Malgré leurs cruautés, les tribus primitives accordaient à l’esprit une fonction transcendantale qui les élevaient au-delà de leurs contingences. Le souffle des religions monothéistes, libérateur des idoles propitiatoires, a disparu avec la résurrection des idoles par les clergés. L’esprit se retrouvait confiné chez une poignée de croyants et d’hommes de religion.

Puis vinrent la modernité et l’humanisme ensemble. L’esprit délesté de la peur de la nature, proposa de transcender l’individu dans un mouvement perpétuel qui accompagne un monde qu’on savait désormais dynamique.
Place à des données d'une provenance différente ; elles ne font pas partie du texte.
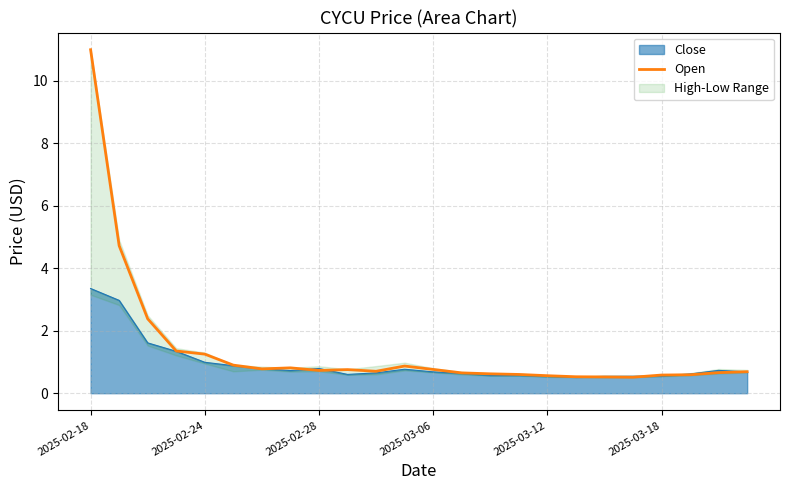

How many lines are shown in the chart?

1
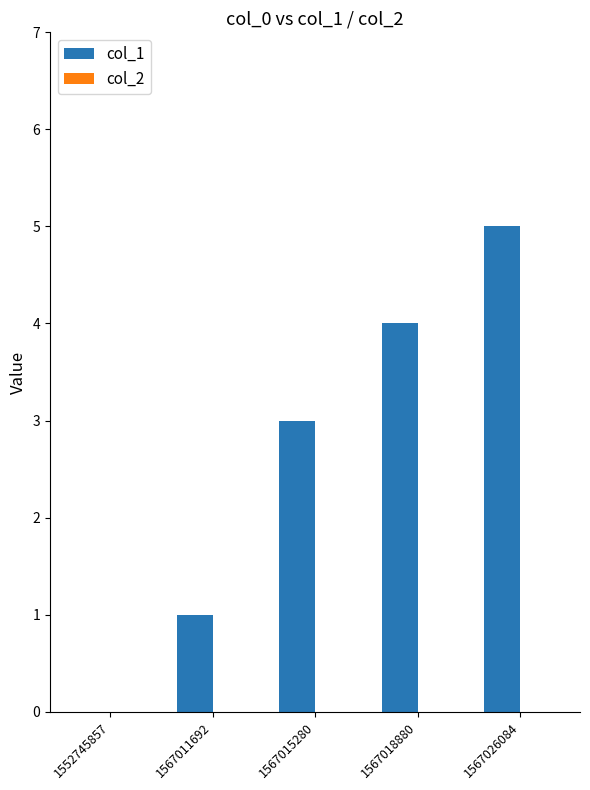

How many values are above zero?

4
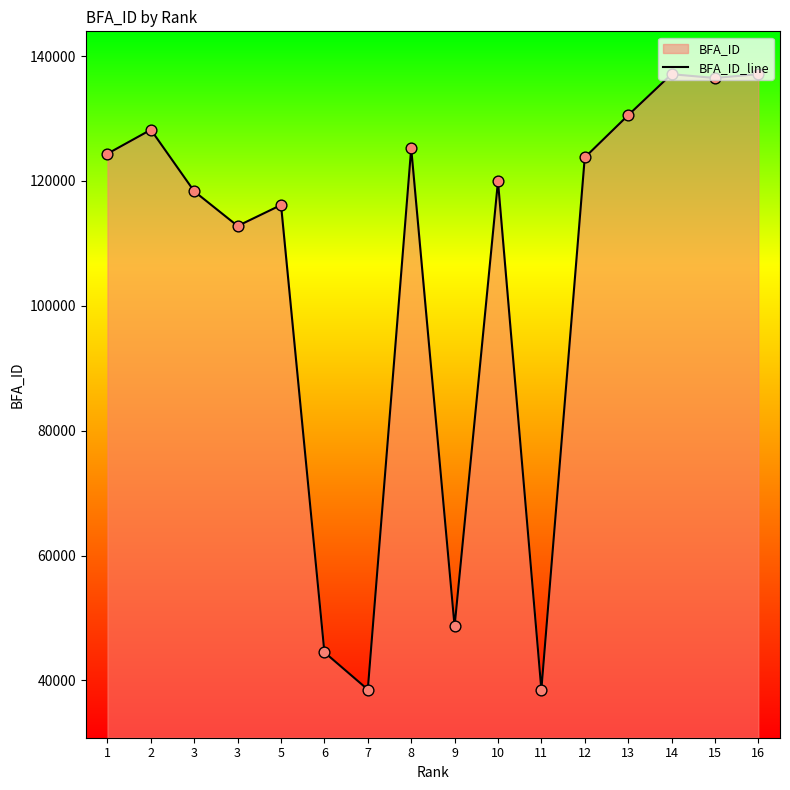

What is the change in value from 8 to 16?

+11863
Transcender l’individu vers un point le plus subtil « l’homme sans qualité » de Musil.

Il fallait de l’ordre et des lois pour gérer la cité des individus. Néanmoins sans justice, qui est une idée que l’esprit imagine, les lois privilégieraient les plus forts. Un travers de la raison, réduire tout phénomène à une équation, transforma les idées en idéologies. Celles-ci sont, mathématiques, figées, absolues, elles se libèrent de l’esprit en mouvement qui est à leur origine. Elles ne sont plus idées, mais moyens, utilités, pour dominer.

Ainsi il en est du salafisme et de la dictature en Syrie. Domination par l’humiliation, l’appauvrissement, la confiscation de liberté, l’abêtissement par l’instruction sans éducation aux valeurs humaines, la répression banalisée. La mort par action ou par défaut aussi parce que la vie de l’individu n’a pas de sens, il n’est qu’un élément interchangeable d’une mécanique dont il ne touche à aucun levier. Sauf que le dominé même s’il se meut encore et se reproduit est également mort-à-lui-même et c’est à ce stade de déshumanisation qu’il devient le plus dangereux.

Telles ces femmes que je décrivais qui n’engendreront que des morts-à-eux-mêmes, des meurtriers à venir qui s’étonneront si on le leur reproche.

Telle est la seule victoire que peuvent revendiquer les pays du Golf, l’Iran, les milices chiites, la Turquie, Israël en spectateur ravi et l’Occident. La guerre des canonnières est peut-être en voie de résolution ; la revanche sans commune mesure avec la guerre va commencer. Seule l’empêchera la reconsidération de l’individu en Syrie.